**Directions**
Please tally the lines in the records that contain the string "fair", treating uppercase and lowercase letters as different, and give only the number.

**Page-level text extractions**
━━━━━━━━━━━━━━━━

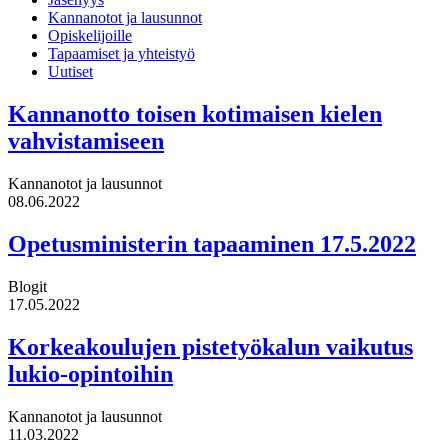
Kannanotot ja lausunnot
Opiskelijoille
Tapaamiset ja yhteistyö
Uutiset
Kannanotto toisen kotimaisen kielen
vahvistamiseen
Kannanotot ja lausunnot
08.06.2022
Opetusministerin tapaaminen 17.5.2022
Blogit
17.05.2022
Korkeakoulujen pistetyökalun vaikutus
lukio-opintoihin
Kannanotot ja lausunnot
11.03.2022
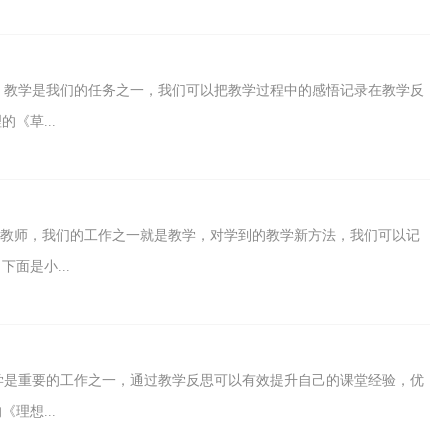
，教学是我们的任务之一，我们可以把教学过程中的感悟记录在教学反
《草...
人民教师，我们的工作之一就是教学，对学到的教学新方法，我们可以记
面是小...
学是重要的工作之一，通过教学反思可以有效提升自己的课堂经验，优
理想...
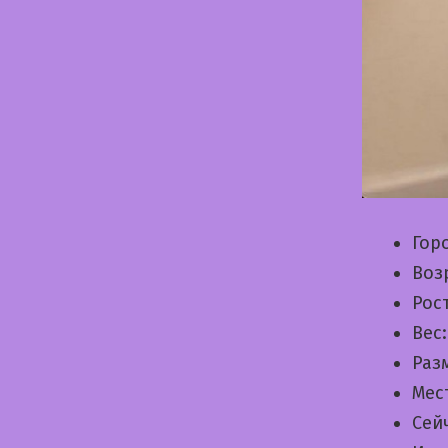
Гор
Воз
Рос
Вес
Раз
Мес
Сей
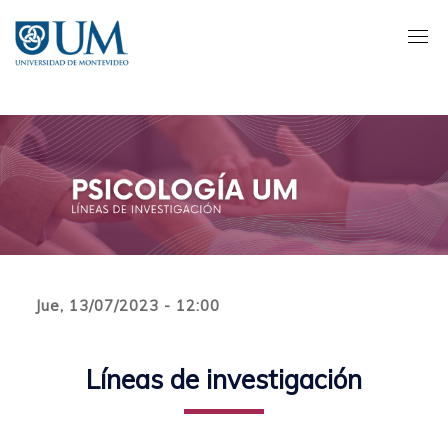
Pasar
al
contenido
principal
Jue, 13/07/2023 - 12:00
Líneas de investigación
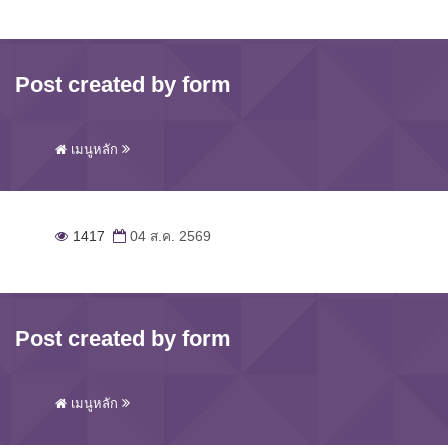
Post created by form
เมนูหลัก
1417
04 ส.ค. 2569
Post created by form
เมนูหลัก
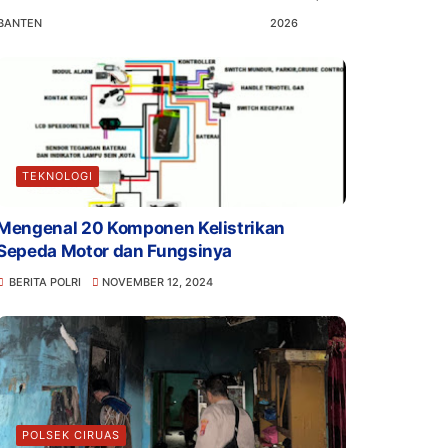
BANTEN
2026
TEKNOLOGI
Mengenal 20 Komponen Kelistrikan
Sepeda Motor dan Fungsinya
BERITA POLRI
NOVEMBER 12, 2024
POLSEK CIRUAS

━━━━━━━━━━━━━━━━

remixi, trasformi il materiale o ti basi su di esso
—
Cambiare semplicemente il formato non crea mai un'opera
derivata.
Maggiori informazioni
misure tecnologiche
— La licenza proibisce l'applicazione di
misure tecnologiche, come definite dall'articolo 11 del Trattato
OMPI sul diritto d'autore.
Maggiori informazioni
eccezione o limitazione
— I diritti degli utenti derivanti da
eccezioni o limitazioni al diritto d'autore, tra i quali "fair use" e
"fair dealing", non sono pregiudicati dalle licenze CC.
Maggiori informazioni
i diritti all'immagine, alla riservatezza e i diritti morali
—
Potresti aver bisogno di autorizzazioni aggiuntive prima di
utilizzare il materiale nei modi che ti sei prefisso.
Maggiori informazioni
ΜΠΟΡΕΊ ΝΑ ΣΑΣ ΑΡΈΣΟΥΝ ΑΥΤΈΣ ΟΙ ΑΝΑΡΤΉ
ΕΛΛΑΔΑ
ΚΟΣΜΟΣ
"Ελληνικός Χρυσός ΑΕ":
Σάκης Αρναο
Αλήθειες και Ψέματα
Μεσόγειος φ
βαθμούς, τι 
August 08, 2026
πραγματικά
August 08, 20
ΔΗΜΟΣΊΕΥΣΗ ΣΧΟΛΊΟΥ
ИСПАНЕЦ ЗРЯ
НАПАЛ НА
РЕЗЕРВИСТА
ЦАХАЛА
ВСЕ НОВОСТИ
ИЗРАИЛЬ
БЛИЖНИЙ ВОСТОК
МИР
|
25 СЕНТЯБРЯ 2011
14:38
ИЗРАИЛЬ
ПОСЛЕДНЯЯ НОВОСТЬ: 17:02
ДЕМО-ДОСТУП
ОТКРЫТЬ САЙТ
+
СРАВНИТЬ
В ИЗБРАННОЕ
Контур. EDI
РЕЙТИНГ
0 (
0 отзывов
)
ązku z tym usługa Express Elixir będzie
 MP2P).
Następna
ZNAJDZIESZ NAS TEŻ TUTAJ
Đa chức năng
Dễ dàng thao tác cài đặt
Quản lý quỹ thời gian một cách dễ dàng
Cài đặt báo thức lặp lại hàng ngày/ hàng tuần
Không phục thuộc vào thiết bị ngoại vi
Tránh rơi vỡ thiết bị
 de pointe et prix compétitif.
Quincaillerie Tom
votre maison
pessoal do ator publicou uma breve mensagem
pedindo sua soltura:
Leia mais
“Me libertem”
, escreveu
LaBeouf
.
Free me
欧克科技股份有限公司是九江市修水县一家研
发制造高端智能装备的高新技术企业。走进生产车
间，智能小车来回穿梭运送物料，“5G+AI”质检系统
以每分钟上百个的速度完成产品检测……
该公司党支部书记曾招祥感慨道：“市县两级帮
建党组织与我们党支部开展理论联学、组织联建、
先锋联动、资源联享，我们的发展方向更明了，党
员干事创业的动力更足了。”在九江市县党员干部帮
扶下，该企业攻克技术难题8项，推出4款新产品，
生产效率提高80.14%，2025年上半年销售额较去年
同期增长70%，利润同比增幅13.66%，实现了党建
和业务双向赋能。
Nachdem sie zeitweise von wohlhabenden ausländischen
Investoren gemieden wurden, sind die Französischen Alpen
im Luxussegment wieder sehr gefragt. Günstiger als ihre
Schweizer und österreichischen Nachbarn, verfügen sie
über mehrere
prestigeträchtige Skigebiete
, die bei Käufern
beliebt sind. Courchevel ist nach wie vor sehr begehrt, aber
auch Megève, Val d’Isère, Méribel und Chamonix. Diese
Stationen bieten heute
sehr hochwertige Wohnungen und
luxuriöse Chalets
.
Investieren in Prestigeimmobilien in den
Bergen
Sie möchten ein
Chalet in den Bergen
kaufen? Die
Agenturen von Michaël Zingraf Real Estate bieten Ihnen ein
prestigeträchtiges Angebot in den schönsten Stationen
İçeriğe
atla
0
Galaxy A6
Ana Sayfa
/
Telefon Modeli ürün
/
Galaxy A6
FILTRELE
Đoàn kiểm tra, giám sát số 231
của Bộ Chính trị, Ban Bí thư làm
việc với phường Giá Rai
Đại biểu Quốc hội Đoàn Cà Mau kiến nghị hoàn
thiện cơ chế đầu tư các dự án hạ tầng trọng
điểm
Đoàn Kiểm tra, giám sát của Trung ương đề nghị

━━━━━━━━━━━━━━━━

**Written reply**
2